No caso de o resultado primário atingir um número abaixo do previsto num determinado ano, o governo deverá acionar um gatilho para restringir o crescimento dos gastos.

“Aparentemente, a estratégia parece bem razoável”, afirmou o economista Carlos honorato, professor da FIA Business School, destacando que só será possível fazer uma avaliação acurada após o anúncio oficial com o conjunto de medidas.

“É bom o governo se comprometer com o equilíbrio fiscal e buscar o superávit primário, mesmo que seja em 2025”, acrescentou.

Pelo que foi vazado, a regra que limita o crescimento da despesa a 70% do avanço das receitas do governo prevê a criação de um instrumento que impedirá aumento de gastos mais acelerado quando houver expansão significativa na arrecadação. Da mesma forma, se a arrecadação cair, o governo terá de cortar gastos.

"Se a meta for descumprida, o governo só poderá aumentar suas despesas em 50% da receita no ano seguinte. Se descumprir de novo, cairia para 30% no ano posterior", adiantou o deputado Mauro Benevides (PDT-CE), após jantar na noite de quarta na residência do presidente da Câmara, Arthur Lira (PP-AL), onde Haddad apresentou alguns pontos do plano.

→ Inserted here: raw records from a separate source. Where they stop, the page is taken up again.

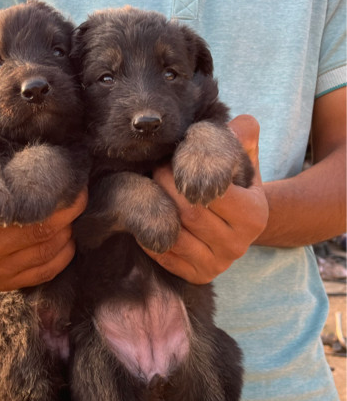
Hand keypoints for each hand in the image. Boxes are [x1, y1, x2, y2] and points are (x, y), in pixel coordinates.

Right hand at [0, 125, 87, 290]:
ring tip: (72, 213)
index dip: (52, 199)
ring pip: (47, 250)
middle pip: (42, 230)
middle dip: (68, 211)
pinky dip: (63, 255)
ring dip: (68, 231)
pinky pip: (44, 271)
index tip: (68, 183)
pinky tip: (66, 237)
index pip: (20, 212)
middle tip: (79, 194)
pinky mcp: (1, 283)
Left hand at [146, 115, 268, 283]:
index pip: (211, 192)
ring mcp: (218, 264)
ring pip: (176, 237)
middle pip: (190, 215)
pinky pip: (166, 255)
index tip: (170, 159)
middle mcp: (239, 245)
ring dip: (155, 211)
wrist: (237, 225)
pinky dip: (150, 235)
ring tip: (147, 190)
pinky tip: (146, 216)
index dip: (185, 172)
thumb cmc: (235, 185)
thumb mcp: (245, 160)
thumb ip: (243, 138)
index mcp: (254, 215)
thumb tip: (241, 124)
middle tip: (153, 171)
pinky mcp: (199, 276)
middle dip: (166, 189)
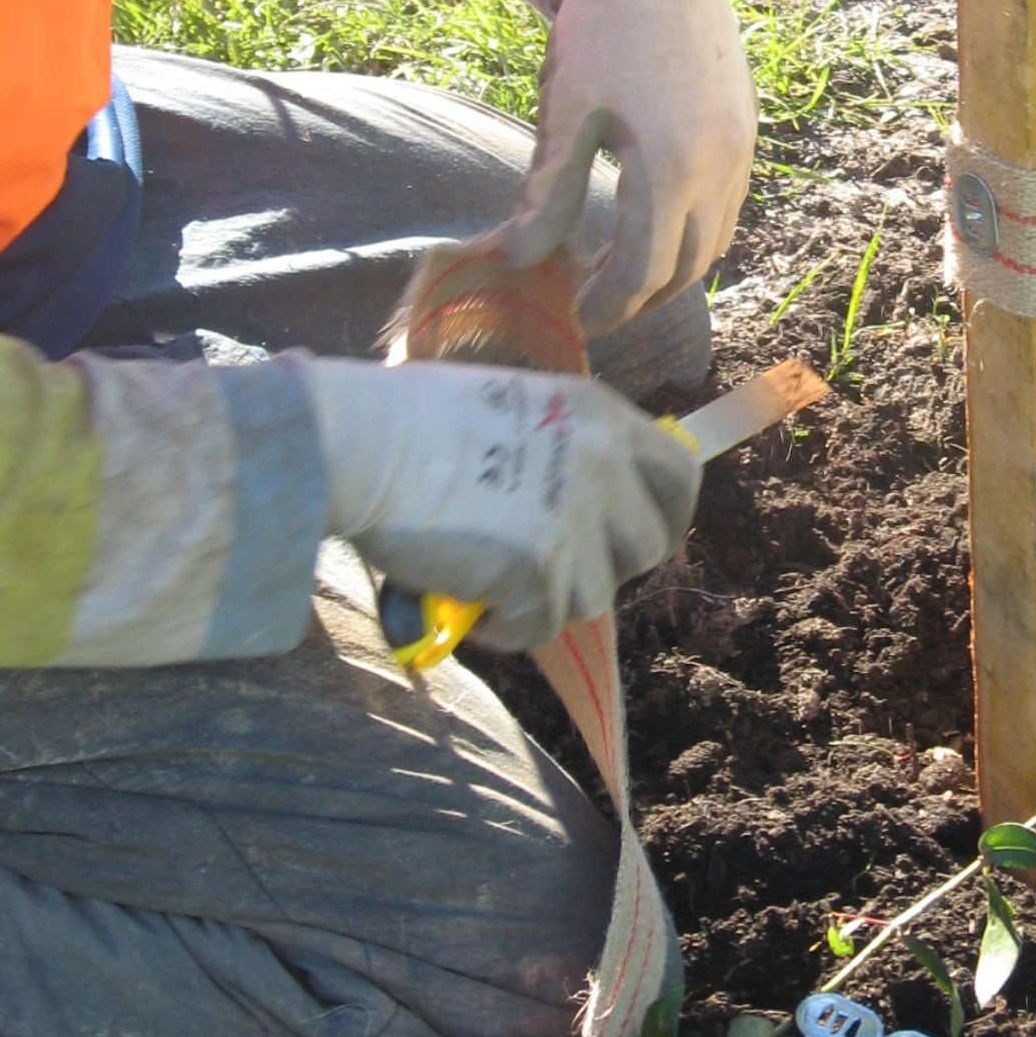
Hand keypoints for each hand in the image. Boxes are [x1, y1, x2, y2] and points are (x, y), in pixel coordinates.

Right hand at [302, 358, 699, 648]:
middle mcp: (602, 462)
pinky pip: (538, 628)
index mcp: (598, 414)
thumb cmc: (413, 423)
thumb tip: (600, 503)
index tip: (633, 537)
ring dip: (543, 597)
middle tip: (549, 568)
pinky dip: (501, 625)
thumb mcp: (517, 408)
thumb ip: (567, 448)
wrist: (355, 442)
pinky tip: (461, 595)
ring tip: (485, 571)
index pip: (680, 477)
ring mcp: (575, 518)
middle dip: (602, 566)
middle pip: (648, 547)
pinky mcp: (540, 571)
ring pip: (591, 596)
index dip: (663, 514)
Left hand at [502, 0, 755, 333]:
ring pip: (714, 241)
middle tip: (594, 300)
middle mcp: (720, 167)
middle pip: (686, 268)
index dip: (609, 304)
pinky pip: (728, 205)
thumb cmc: (601, 27)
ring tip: (621, 266)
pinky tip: (654, 216)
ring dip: (671, 268)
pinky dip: (693, 229)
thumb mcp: (565, 113)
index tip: (575, 317)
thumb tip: (519, 261)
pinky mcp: (746, 129)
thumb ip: (548, 195)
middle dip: (640, 296)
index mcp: (672, 168)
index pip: (644, 272)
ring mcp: (741, 149)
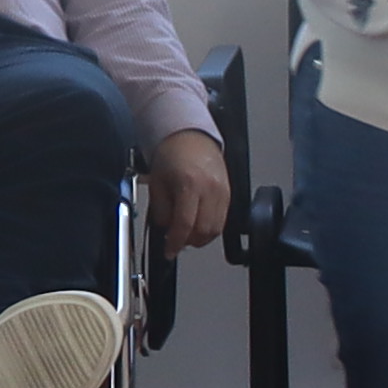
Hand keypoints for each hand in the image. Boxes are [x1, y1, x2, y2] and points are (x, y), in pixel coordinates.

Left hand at [146, 129, 230, 253]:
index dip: (175, 242)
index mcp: (189, 184)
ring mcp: (223, 192)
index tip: (169, 251)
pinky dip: (209, 228)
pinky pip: (222, 220)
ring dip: (201, 237)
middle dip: (188, 241)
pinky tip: (198, 224)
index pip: (185, 224)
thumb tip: (166, 230)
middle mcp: (210, 189)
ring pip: (216, 229)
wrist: (190, 136)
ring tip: (187, 233)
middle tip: (176, 241)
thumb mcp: (157, 183)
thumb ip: (161, 210)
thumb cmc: (172, 154)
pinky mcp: (229, 194)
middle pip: (204, 230)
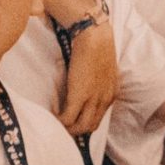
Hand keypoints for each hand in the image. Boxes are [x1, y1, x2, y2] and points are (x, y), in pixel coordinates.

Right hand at [58, 16, 117, 134]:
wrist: (94, 35)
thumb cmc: (97, 45)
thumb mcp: (103, 68)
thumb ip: (98, 81)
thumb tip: (85, 85)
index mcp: (111, 93)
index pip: (99, 117)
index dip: (84, 120)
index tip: (72, 115)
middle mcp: (105, 100)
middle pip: (90, 127)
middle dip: (75, 129)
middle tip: (62, 121)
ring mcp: (93, 100)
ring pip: (80, 128)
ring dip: (67, 127)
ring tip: (56, 118)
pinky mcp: (79, 96)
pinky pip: (67, 118)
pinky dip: (58, 118)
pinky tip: (52, 108)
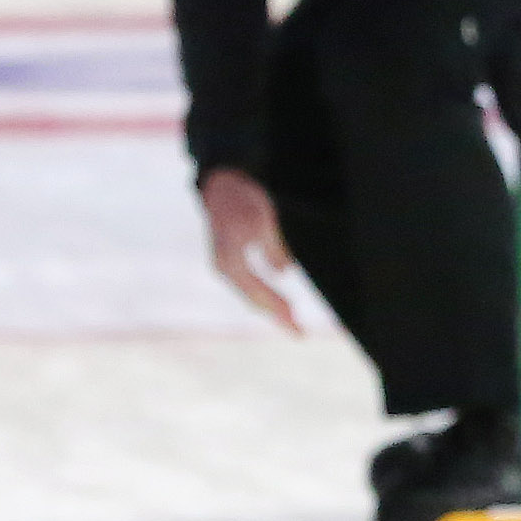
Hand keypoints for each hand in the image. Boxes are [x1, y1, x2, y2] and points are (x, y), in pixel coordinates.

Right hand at [198, 167, 300, 332]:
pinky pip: (247, 287)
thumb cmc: (242, 200)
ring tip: (292, 322)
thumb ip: (273, 248)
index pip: (258, 292)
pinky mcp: (228, 264)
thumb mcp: (262, 220)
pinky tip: (277, 304)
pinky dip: (263, 297)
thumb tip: (283, 272)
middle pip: (253, 299)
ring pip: (250, 295)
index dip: (278, 308)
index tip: (295, 322)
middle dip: (277, 315)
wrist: (221, 187)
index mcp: (231, 259)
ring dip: (271, 308)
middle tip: (299, 333)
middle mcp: (224, 267)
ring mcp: (224, 267)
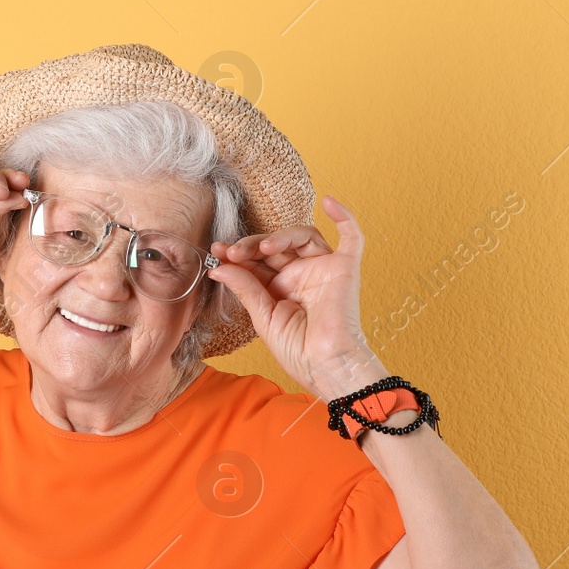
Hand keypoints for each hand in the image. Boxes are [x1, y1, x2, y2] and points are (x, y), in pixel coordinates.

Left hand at [206, 194, 384, 398]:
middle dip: (250, 245)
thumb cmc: (299, 352)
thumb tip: (219, 265)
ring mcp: (324, 270)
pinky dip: (343, 216)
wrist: (326, 367)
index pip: (257, 262)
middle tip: (231, 251)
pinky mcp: (345, 269)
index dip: (237, 254)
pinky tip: (329, 201)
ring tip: (262, 248)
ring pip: (302, 237)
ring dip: (280, 236)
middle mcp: (302, 275)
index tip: (216, 252)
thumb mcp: (263, 318)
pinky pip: (352, 237)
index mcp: (281, 288)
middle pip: (276, 246)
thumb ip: (245, 288)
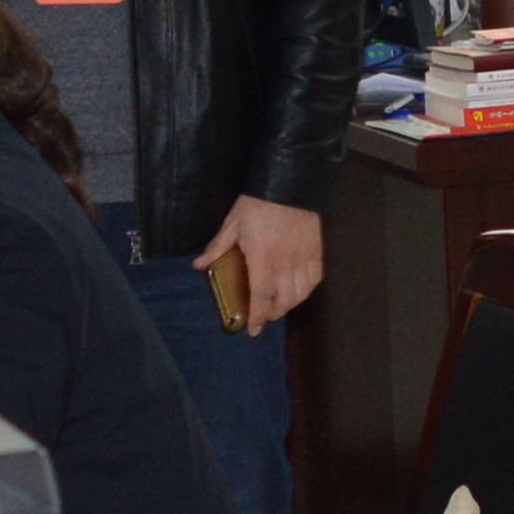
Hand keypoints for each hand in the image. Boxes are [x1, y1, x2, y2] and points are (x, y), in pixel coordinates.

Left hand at [206, 195, 325, 331]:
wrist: (288, 183)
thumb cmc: (256, 204)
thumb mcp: (232, 224)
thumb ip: (217, 248)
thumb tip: (197, 265)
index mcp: (262, 258)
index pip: (261, 295)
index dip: (258, 316)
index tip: (253, 330)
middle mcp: (285, 263)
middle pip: (283, 300)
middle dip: (273, 314)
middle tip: (263, 316)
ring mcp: (303, 258)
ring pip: (301, 294)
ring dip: (289, 304)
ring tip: (279, 305)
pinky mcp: (316, 251)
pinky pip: (315, 279)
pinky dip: (306, 290)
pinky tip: (298, 290)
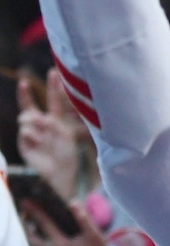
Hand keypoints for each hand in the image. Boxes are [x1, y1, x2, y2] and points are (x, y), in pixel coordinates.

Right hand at [17, 74, 80, 200]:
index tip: (53, 71)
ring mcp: (32, 134)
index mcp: (57, 120)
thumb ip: (59, 120)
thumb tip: (42, 114)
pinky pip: (25, 132)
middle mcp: (42, 125)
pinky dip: (31, 135)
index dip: (53, 86)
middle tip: (23, 82)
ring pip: (26, 117)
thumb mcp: (68, 133)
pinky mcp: (24, 144)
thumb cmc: (70, 154)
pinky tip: (37, 143)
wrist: (61, 173)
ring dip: (33, 120)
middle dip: (25, 94)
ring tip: (41, 129)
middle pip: (30, 106)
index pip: (54, 100)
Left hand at [22, 200, 106, 245]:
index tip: (27, 202)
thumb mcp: (94, 234)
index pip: (44, 224)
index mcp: (61, 245)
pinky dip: (41, 241)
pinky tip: (47, 235)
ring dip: (33, 234)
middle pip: (32, 238)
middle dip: (27, 225)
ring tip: (34, 222)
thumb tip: (73, 201)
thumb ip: (83, 218)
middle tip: (27, 212)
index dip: (35, 212)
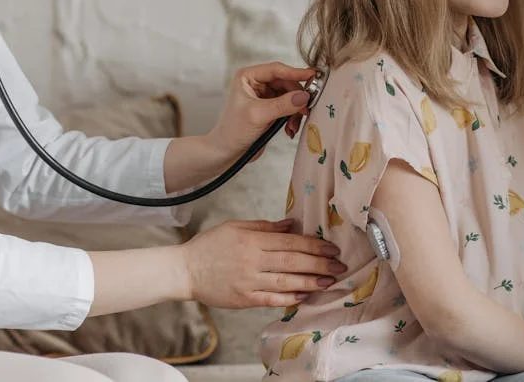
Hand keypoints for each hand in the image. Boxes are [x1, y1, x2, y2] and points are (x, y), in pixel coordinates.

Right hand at [180, 219, 344, 307]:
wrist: (185, 270)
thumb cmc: (210, 245)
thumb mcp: (235, 227)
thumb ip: (264, 226)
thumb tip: (291, 224)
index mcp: (251, 240)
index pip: (290, 242)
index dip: (313, 245)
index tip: (331, 247)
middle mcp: (252, 260)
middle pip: (292, 261)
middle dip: (319, 263)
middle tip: (339, 265)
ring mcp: (249, 282)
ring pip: (286, 282)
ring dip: (311, 282)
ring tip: (329, 281)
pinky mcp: (244, 299)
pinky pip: (272, 300)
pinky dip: (290, 299)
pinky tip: (305, 296)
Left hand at [207, 62, 315, 163]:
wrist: (227, 151)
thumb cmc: (233, 130)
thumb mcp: (258, 115)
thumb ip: (282, 105)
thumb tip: (304, 96)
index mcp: (248, 77)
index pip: (276, 70)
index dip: (295, 73)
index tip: (313, 76)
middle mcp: (256, 83)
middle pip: (286, 83)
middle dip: (297, 98)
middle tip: (306, 109)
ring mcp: (264, 96)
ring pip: (290, 96)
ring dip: (295, 111)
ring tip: (294, 125)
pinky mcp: (270, 109)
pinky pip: (289, 108)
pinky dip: (292, 118)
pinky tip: (289, 129)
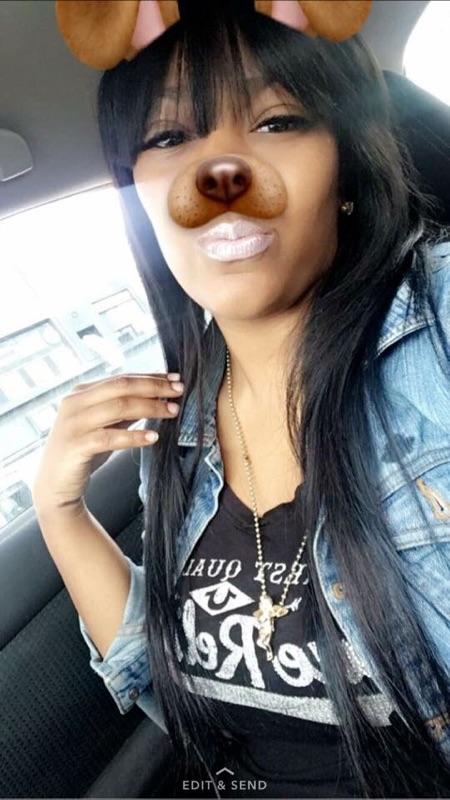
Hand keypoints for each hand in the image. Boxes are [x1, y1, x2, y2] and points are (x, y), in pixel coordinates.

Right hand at [31, 372, 183, 517]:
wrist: (54, 484)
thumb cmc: (82, 451)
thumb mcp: (103, 425)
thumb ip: (123, 410)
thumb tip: (157, 395)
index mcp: (81, 392)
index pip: (121, 378)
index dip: (150, 377)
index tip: (174, 378)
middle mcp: (75, 403)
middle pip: (122, 387)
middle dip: (154, 387)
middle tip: (179, 390)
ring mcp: (74, 423)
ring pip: (119, 407)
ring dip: (150, 407)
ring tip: (173, 411)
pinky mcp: (77, 445)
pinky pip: (111, 437)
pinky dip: (135, 436)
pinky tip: (154, 436)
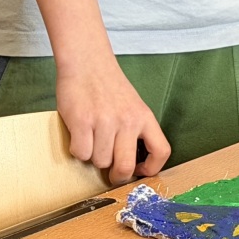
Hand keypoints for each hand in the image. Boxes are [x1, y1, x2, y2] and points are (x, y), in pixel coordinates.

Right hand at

No Twitter, Tony Volpon, ex-diretor do Banco Central, escreveu: "Vamos esperar todos os detalhes. Pelo que está vazando em parcial, pode ser uma excelente regra ou algo que não vai funcionar. Por exemplo, o tal 70% é sobre receita nominal ou descontado a inflação? Faz uma enorme diferença".

Outro dado a ser confirmado é se a relação de despesa e receita não vai prever exceções, como foi divulgado. Tanto o presidente Lula como a ala política do governo pressionavam por excepcionalidades no pacote em relação a despesas com educação e saúde, por exemplo.

De acordo com o deputado Benevides, Haddad disse que as despesas com saúde e educação serão vinculadas à receita corrente líquida e terão crescimento de 100% do incremento da arrecadação. “Por isso, as demais despesas terão que crescer menos de 70% para compensar”, disse Benevides.

Alguns tópicos do plano vazados ainda precisam ser detalhados para entender se podem funcionar.

Em entrevista recente ao NeoFeed, Mansueto Almeida, economista-chefe do BTG Pactual, advertiu que medidas que atrelem o crescimento de gasto ao da receita embutem riscos.

“Pode ocorrer crescimento de receita restrita a um ano, que não é recorrente, e como aumenta o gasto junto, fica difícil reduzir depois”, disse Almeida, que foi secretário do Tesouro Nacional, entre 2018 e 2020.

O deputado Pedro Paulo (PSD-RJ), vice-líder do governo na Câmara, também presente no jantar, disse que não ficou claro como será o tratamento das receitas extraordinárias. “O acordo do Carf, por exemplo, é uma receita que só entra uma vez e depois não se repete. Vai servir como ancoragem da despesa?”, observou.

Por outro lado, economistas questionam se as metas de resultado primário propostas no arcabouço fiscal serão suficientes para estabilizar a relação dívida/Produto Interno Bruto, índice que impacta na taxa de juros futuros, estabelecida pelo mercado financeiro.

Segundo o ministro das Relações Institucionais, Alexandre Padilha, que participou da reunião no Alvorada, o presidente Lula deu sinal verde para Haddad apresentar o pacote para os presidentes da Câmara e do Senado, e líderes das duas Casas, o que seria feito entre a noite de quarta e manhã desta quinta.

“O Congresso vai ter esse compromisso de aprovar regra que garante combinação de responsabilidade social com fiscal e dá inclusive mais previsibilidade”, disse Padilha.